Keys To Developing Communication Skills Through the Language of Music

In order to benefit from the interaction with others you need to learn not only to listen but also how to convey your ideas so that someone else understands what you’re saying. Having the ability to communicate your ideas and feelings to others is a valuable skill that can be applied throughout your life. In music we learn to do this by learning to speak through the language of music. This means learning to read music and understand musical terms and theory. There tends to be a knee jerk reaction to learning theory. There is the misconception that you should just “feel” music and that learning theory takes away from this. As someone who relied on a good ear and natural intuition for a long time, I can tell you that when I learned theory it was like an epiphany. I was finally fitting in some of the missing pieces of a puzzle that I’d already been working on.

Theory doesn’t have worth if you can’t put it together with what you sense about music. Theory is really about taking a piece of music apart to see why it works. Any mechanic can tell you that you can’t expect to build or fix a car if you’re not willing to take things apart. Music theory is often presented as this separate thing from playing. Imagine if you were given the plans to building a car and you were studying these plans without ever actually tinkering with a car. Information is meaningless unless you can use it and understand why there is a value to knowing it. Understanding theory improves your reading ability, allows you to listen to something and figure it out, improvise and to write music. It also allows you to see patterns and how everything is interconnected in music. Some people think that if you know how something works that it somehow takes away its magic. Like knowing how a magic trick works. I’ve never found this to be true with music, for me understanding why music works only deepens my love of it. It’s like glancing at a painting from a distance and liking it and then getting closer and realizing that there is all this elaborate detail that is beautiful by itself but even more interesting because it is all part of a bigger image.

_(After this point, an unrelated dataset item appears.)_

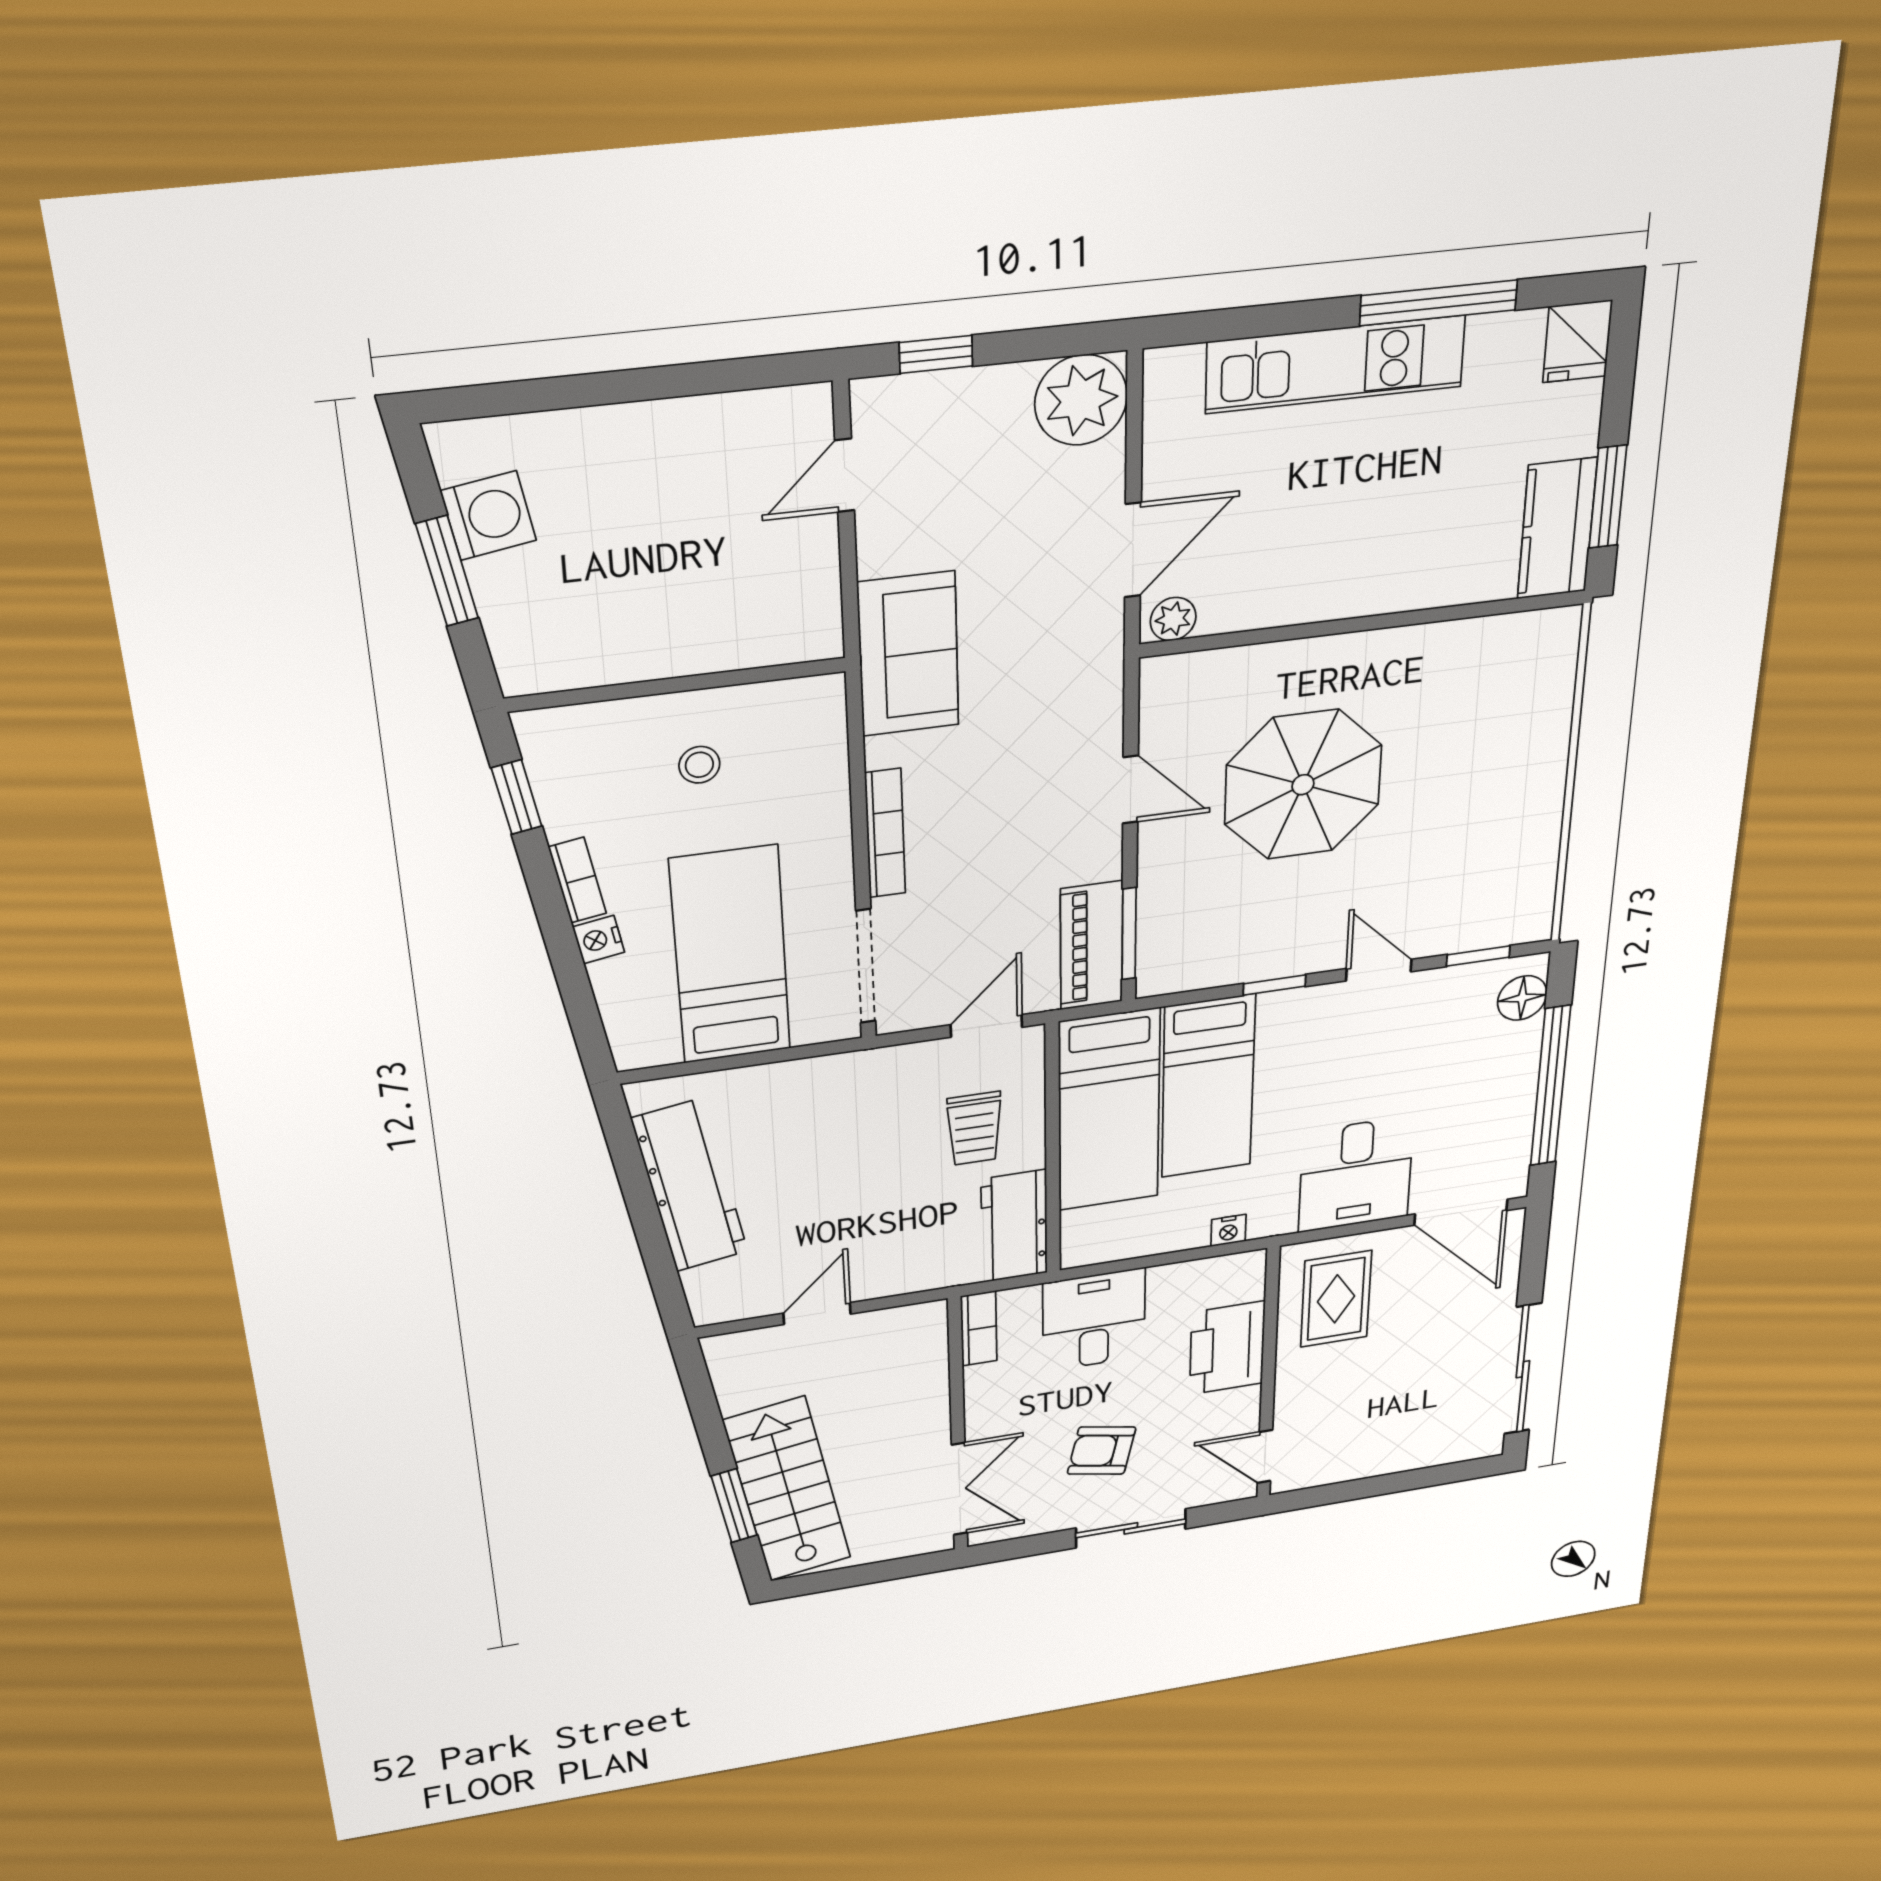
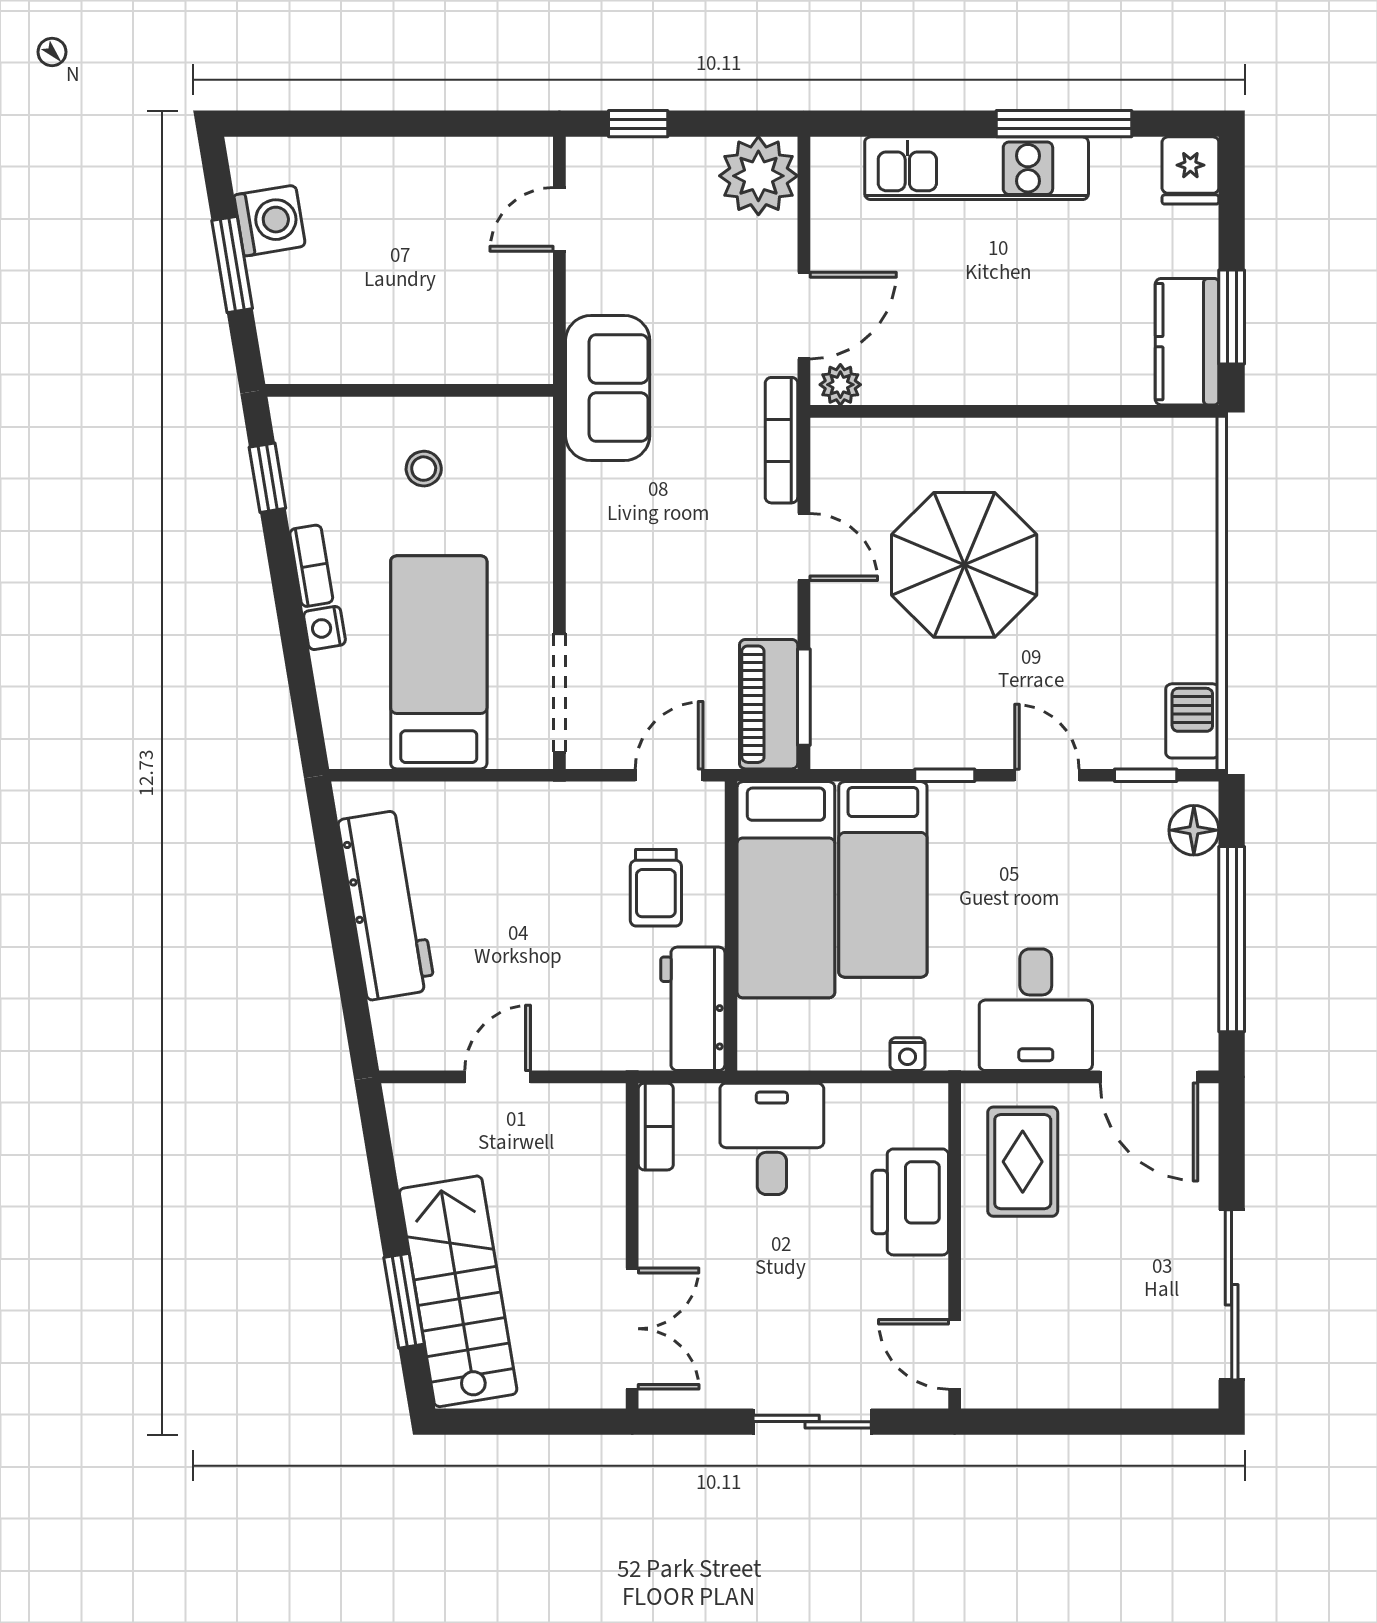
bookcase: (885, 833) -> (781, 440), moved, turned 180
barbecue: (1529, 900) -> (1192, 721), added
armchair: (1102, 1451) -> (780, 1309), removed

Theory improves your reading because a big part of sight-reading well is about recognizing things you’ve seen before. Runs and arpeggios are primarily made up from scales and chords. Imagine seeing a string of 50 very fast notes that go all the way up the staff. Your brain really can’t work fast enough in real time to just read single notes but if you see that’s just a G major scale then it’s a piece of cake. Or maybe it’s made up of chords.(more than one note played at a time) If you have to figure out each note in the chord it’s tedious but if you immediately recognize it as a B chord you already know what the notes are. If you are listening to a song off of the radio and you want to figure out the chords you could keep trying different chords till you’re blue in the face but knowing theory automatically narrows down your choices. Figure out what scale the song is centered around and you already probably have it narrowed down to a few chords.

When I sit down to write music, theory is a tool that I use to move things along or get unstuck. For most creative people, the spark or inspiration is the easy part. It’s finishing the work, editing it and shaping it into a solid work that’s the hard part. Knowing theory can give you some obvious things to try when you’re stuck or help you figure out why something isn’t working. I think that it actually keeps my creative flow from getting interrupted. When I wrote music before I knew any theory I could get stuck trying to figure out how to play what I heard in my head or trying to find a chord that would work with my melody note or trying to come up with a chord that sounded a certain way. You can easily lose your inspiration with these distractions and end up frustrated and stalled.

Improvising is really just writing on the spot to an existing framework of chords and time. You can’t wait to see if your idea is going to work. You have to be thinking ahead because there are no do-overs in soloing. You have to know how many beats you have and what notes are in the chord or scale. At the very least you want to know what notes are going to sound really bad. That’s why those are called the ‘avoid’ notes.